Executive VP for Research Search Committee Named

A new position with overall responsibility for all research at Georgia Tech

As part of the senior academic leadership restructuring announced last month, President Bud Peterson has formed a search committee to identify the individual who will oversee Georgia Tech's substantial research enterprise.

The newly created executive vice president for research (EVPR) will report directly to the president and serve as a member of the president's cabinet.

The office will have overall responsibility for all research at Georgia Tech - faculty-based research as well as research conducted at GTRI and the Enterprise Innovation Institute - representing almost one-half of Georgia Tech's budget. College of Sciences Dean Paul Houston will chair the search committee.

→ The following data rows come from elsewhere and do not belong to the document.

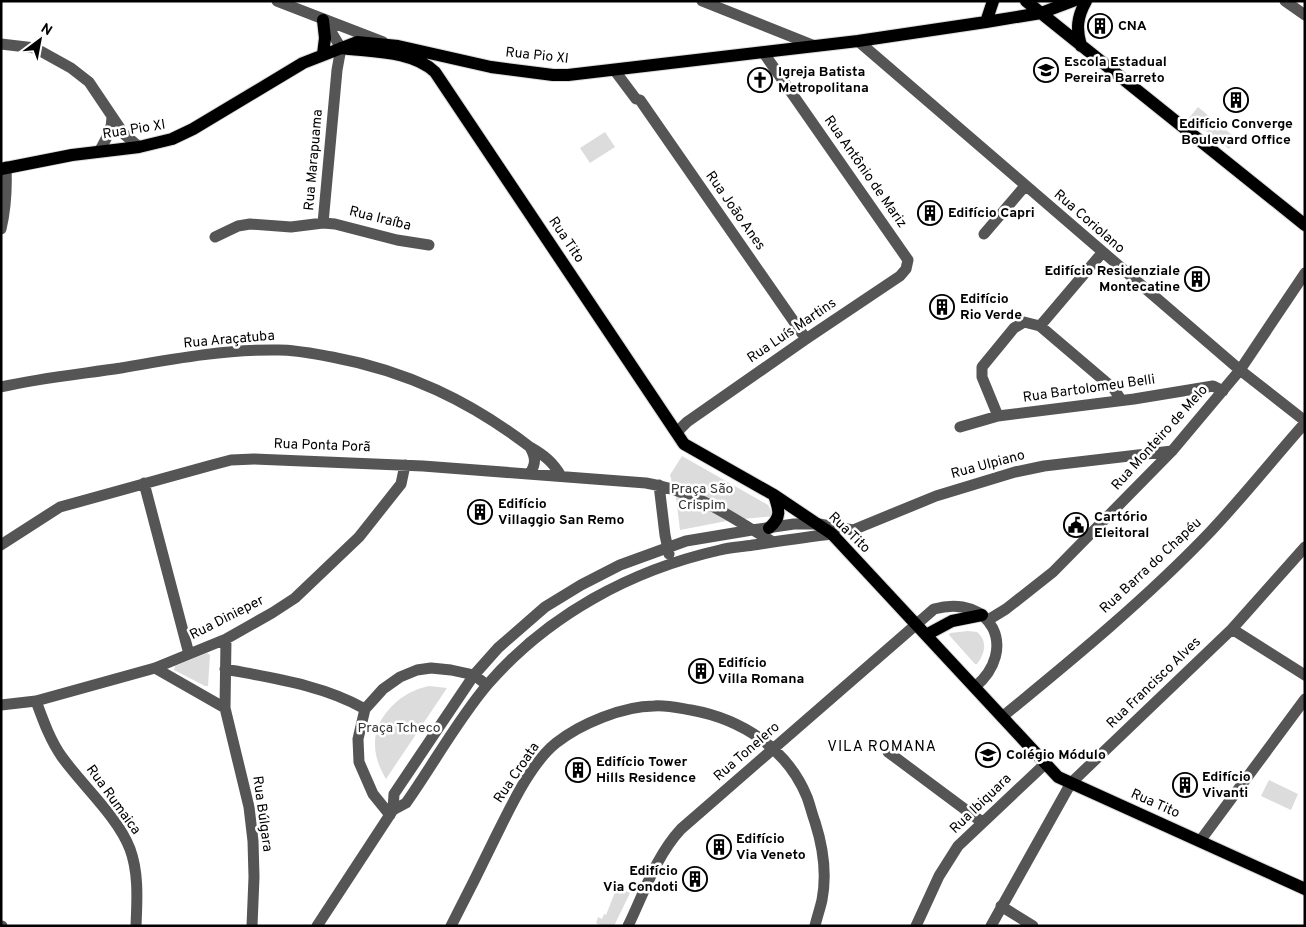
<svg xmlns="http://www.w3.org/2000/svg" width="1306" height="927" viewBox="0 0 1306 927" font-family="Overpass,sans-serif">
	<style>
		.green { fill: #dcdcdc }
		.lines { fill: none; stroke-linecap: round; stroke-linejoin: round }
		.major-casing { stroke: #dbdbdb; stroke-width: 14 }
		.minor { stroke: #555; stroke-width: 11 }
		.major { stroke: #000; stroke-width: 12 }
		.labels { text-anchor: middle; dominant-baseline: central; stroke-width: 5; stroke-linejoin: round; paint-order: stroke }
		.poi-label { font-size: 14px; font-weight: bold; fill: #000; stroke: #fff; text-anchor: start }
		.street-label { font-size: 14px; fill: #000; stroke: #fff }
		.park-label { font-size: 14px; fill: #333; stroke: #fff }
		.neighbourhood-label { font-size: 15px; letter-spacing: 1px; fill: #000; stroke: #fff }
	</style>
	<rect width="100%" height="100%" fill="#fff"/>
	<!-- green -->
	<path class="green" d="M 1198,107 L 1237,139 L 1229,149 L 1189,118 Z
		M 605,132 L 615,147 L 590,163 L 580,148 Z
		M 682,456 L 768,505 L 774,516 L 732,520 L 680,530 L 676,497 L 670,475 Z
		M 968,631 L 977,632 C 988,641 985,654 977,664 L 975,664 L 949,635 L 950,633 Z
		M 207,653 L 210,655 L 208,686 L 205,686 L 174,670 L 175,666 Z
		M 429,686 L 447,688 L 386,779 C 380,769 375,757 375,745 C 374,716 402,691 429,686 Z
		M 1269,780 L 1298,794 L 1291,810 L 1261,796 Z
		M 617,887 L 630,893 L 614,926 L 601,926 L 596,923 L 598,917 L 602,919 L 604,914 L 606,915 Z"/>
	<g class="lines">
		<defs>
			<path id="major" d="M 1026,1 L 1305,225
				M 986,22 L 993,1
				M 1081,46 C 1076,29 1077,17 1086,1
				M 341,48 C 371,52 412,50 435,72 L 684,444 L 774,495 L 832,534 L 1058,777 L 1305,889
				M 323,54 L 325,38 L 323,20
				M 1,169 L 72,155 L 139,147 L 172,139 L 193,129 L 303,63 L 357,42 L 398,46 L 491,67 L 553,75 L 568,75 L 858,41 L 986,22 L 1041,13 L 1073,1
				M 769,528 C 782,517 779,510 774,495
				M 926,635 L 952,621 L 982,615"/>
		</defs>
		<!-- major casing -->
		<use href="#major" class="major-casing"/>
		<!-- minor -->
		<path class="minor" d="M 277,1 L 383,42
			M 702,1 L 815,46
			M 1285,1 L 1305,15
			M 858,41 L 1240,370 L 1305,421
			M 1,44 L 35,48 L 71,68 L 89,82 L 124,134 L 139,147
			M 615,71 L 636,99 L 640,100 L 806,339
			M 100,150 C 106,139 112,130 112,117
			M 323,223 L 337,70 L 341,48 L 324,20
			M 1,229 C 6,208 7,189 6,167
			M 984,234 L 1025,186
			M 215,237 L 238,226 L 250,224 L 291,227 L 323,223 L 335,224 L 397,240 L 429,245
			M 1040,326 L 1102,253
			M 1,387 C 40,378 81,374 121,368 C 173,359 227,349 279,350 C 297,350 315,354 332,357 C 407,371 470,401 530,447
			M 998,416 L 982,377 L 982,367 L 1014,328 L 1024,322 L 1040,326 L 1114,389 L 1121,400
			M 960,427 L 998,416 L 1134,399 L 1213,386 L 1223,391
			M 677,432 L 687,422 L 806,339 L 900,276 L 906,269 L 908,260 L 763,52
			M 530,474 C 536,463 536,458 530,447 C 544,455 553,462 561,476
			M 144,483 L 189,654
			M 659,485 L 665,535 L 669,554
			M 1,545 L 60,507 L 212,465 L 231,460 L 254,459 L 423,466 L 646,483 C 699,492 728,516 773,542
			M 988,620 L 1006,609 L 1053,572 L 1172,451 L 1240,370 L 1305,273
			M 1232,629 L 1305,675
			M 226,639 L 225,708 L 249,807 L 253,841 L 254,877 L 252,926
			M 155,668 L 225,708
			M 225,669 C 272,678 323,685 365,709
			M 36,701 C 43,720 50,740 62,757 C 82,785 118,817 130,849 C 139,873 137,901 136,926
			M 1,705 L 36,701 L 155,668 L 226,639 L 272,613 L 295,598 L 359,537 L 401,484 L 405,465
			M 1002,717 C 1073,659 1147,598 1210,532 C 1243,497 1273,459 1305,423
			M 888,752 L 982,822
			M 393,810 L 406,803 C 433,765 458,719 488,684 C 548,615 631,570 720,550 C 731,547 742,547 753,545 C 780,541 806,537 832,534
			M 390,815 L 373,794 L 359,762 L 358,739 L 365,709 L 383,689 L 400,677 L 417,670 L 431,668 L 451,670 L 474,675 L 487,685
			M 1200,841 L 1305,699
			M 1001,906 L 1033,926
			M 1,926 L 2,926
			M 317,926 L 393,810 L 394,794 L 474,675 L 498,648 L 545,607 L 581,585 L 620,565 L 686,541 L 752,530 L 794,524 L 819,524 L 853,530 L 936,496 L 1015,472 L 1044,466 L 1172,451
			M 451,926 C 467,895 482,865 497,834 C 511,806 531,763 556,743 C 580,724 623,706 654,706 C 666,705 679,708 691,710 C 741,719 787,748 807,797 C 810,805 812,814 815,822 C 823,847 827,874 822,900 C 820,909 817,917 815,926
			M 628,926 C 644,893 656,856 681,829 L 934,609 C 992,593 1019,650 975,687
			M 916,926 L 939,876 L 958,846 L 1046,763
			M 991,926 L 1071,783 L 1232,629 L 1305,547"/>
		<!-- major -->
		<use href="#major" class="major"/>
	</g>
	<!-- icons -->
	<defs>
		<symbol id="building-ring" viewBox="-11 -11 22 22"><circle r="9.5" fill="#fff" stroke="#000" stroke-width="1.5"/><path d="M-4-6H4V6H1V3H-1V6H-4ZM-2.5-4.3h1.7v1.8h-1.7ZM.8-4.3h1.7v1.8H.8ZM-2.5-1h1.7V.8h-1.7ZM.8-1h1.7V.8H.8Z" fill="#000"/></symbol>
		<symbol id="school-ring" viewBox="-11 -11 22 22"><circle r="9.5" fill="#fff" stroke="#000" stroke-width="1.5"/><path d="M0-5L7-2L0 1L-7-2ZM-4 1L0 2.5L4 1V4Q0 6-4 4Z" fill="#000"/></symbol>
		<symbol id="church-ring" viewBox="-11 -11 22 22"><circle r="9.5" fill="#fff" stroke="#000" stroke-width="1.5"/><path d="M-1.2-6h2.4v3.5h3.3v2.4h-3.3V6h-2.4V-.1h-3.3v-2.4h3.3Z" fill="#000"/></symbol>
		<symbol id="civic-ring" viewBox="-11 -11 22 22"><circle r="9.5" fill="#fff" stroke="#000" stroke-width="1.5"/><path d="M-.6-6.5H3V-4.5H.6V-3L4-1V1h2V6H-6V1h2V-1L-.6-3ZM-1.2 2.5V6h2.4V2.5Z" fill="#000"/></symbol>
	</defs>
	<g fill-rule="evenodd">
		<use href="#building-ring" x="1086" y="12" width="28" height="28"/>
		<use href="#school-ring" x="1032" y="56" width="28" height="28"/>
		<use href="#church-ring" x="746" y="66" width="28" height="28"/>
		<use href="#building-ring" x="1222" y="86" width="28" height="28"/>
		<use href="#building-ring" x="916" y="199" width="28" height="28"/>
		<use href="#building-ring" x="1183" y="265" width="28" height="28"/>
		<use href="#building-ring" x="928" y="293" width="28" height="28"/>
		<use href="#building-ring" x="466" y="498" width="28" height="28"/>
		<use href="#civic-ring" x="1062" y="511" width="28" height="28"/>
		<use href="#building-ring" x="687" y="657" width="28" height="28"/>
		<use href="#school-ring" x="974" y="741" width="28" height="28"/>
		<use href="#building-ring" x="564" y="756" width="28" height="28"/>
		<use href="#building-ring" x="1171" y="771" width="28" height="28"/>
		<use href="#building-ring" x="705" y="833" width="28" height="28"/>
		<use href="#building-ring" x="681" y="865" width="28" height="28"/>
	</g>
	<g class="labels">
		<!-- poi labels -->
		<g class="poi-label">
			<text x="1118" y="26">CNA</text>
			<text x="1064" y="62">Escola Estadual<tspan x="1064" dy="16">Pereira Barreto</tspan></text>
			<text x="778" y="72">Igreja Batista<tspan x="778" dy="16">Metropolitana</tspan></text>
			<text x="1236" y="124" text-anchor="middle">Edifício Converge<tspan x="1236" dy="16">Boulevard Office</tspan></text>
			<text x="948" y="213">Edifício Capri</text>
			<text x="1180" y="271" text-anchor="end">Edifício Residenziale<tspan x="1180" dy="16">Montecatine</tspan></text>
			<text x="960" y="299">Edifício<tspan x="960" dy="16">Rio Verde</tspan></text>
			<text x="498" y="504">Edifício<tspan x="498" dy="16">Villaggio San Remo</tspan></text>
			<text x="1094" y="517">Cartório<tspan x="1094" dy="16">Eleitoral</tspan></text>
			<text x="718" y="663">Edifício<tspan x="718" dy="16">Villa Romana</tspan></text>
			<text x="1006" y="755">Colégio Módulo</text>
			<text x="596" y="762">Edifício Tower<tspan x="596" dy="16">Hills Residence</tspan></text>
			<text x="1202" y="777">Edifício<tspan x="1202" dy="16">Vivanti</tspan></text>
			<text x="736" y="839">Edifício<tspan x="736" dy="16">Via Veneto</tspan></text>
			<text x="678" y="871" text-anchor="end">Edifício<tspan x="678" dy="16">Via Condoti</tspan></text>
		</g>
		<!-- street labels -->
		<g class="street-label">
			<text transform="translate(537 56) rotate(6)">Rua Pio XI</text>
			<text transform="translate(134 130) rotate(-9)">Rua Pio XI</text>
			<text transform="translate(314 160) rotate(-85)">Rua Marapuama</text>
			<text transform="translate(865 172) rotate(55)">Rua Antônio de Mariz</text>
			<text transform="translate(735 211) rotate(55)">Rua João Anes</text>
			<text transform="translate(380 219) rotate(14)">Rua Iraíba</text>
			<text transform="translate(1089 222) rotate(41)">Rua Coriolano</text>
			<text transform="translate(566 240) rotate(56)">Rua Tito</text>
			<text transform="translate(792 331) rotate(-34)">Rua Luís Martins</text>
			<text transform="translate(229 340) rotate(-5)">Rua Araçatuba</text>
			<text transform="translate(1089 389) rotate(-8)">Rua Bartolomeu Belli</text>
			<text transform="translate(1160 438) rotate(-48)">Rua Monteiro de Melo</text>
			<text transform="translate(322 446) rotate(2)">Rua Ponta Porã</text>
			<text transform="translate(988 465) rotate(-15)">Rua Ulpiano</text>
			<text transform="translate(849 533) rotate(44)">Rua Tito</text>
			<text transform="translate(1151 566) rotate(-43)">Rua Barra do Chapéu</text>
			<text transform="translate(227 618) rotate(-27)">Rua Dinieper</text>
			<text transform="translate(1154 683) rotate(-44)">Rua Francisco Alves</text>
			<text transform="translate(747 752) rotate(-41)">Rua Tonelero</text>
			<text transform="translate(517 773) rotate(-56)">Rua Croata</text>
			<text transform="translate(113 800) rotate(54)">Rua Rumaica</text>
			<text transform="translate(981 804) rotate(-44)">Rua Ibiquara</text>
			<text transform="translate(1155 804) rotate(24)">Rua Tito</text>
			<text transform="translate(262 814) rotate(82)">Rua Búlgara</text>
		</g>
		<!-- park labels -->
		<g class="park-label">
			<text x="702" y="489">Praça São<tspan x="702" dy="16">Crispim</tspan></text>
			<text x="399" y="728">Praça Tcheco</text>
		</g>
		<!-- neighbourhood labels -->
		<g class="neighbourhood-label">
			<text x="882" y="747">VILA ROMANA</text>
		</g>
	</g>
	<!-- border -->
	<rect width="1306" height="927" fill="none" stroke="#000000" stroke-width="5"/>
	<!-- north arrow -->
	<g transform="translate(40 40) rotate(32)" stroke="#ffffff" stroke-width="4" paint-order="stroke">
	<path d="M0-4L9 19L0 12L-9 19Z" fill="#000000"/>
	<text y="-8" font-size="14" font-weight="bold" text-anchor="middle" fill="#000000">N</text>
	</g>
</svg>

In order for this individual to be in place prior to interviews with candidates for the provost position, the committee intends to conduct an internal search for the EVPR position, with the goal of having someone in place by March 2010. That committee includes:

  • Ron Arkin, Professor and Associate Dean, College of Computing 
  • Barbara Boyan, Professor and Associate Dean, College of Engineering 
  • Jorge Breton, Program Manager, Academic Affairs 
  • Baruch Feigenbaum, Graduate Student 
  • Dennis Folds, Principal Research Scientist, Georgia Tech Research Institute 
  • Steve French, Professor and Associate Dean, College of Architecture 
  • Jilda Garton, Associate Vice Provost, Research 
  • Joel Hercik, Associate Vice President, Financial Services 
  • Diana Hicks, Professor and Chair, School of Public Policy 
  • Robert Knotts, Director, Federal Relations 
  • Seth Marder, Professor, School of Chemistry and Biochemistry 
  • Bill Melvin, Director, Sensors and Electromagnetic Applications Lab 
  • Sandra Slaughter, Professor, College of Management 
  • Vigor Yang, Professor and Chair, School of Aerospace Engineering 
  • Chuck Donbaugh, Associate Vice President, Human Resources (ex officio)

"Our goal in forming this committee was to bring together a diverse group of interests, and I want to thank each member of the committee for serving the Institute in this capacity," Houston said. "The executive vice president will be entrusted with managing Georgia Tech's research enterprise and will benefit from broad-based support within our research community."

The committee hopes to hold its first meeting later this month. Nominations, recommendations, and comments may be directed to Dr. Houston.

The Georgia Institute of Technology is one of the world's premier research universities. Ranked seventh among U.S. News & World Report's top public universities and the eighth best engineering and information technology university in the world by Shanghai Jiao Tong University's Academic Ranking of World Universities, Georgia Tech’s more than 20,000 students are enrolled in its Colleges of Architecture, Computing, Engineering, Liberal Arts, Management and Sciences. Tech is among the nation's top producers of women and minority engineers. The Institute offers research opportunities to both undergraduate and graduate students and is home to more than 100 interdisciplinary units plus the Georgia Tech Research Institute.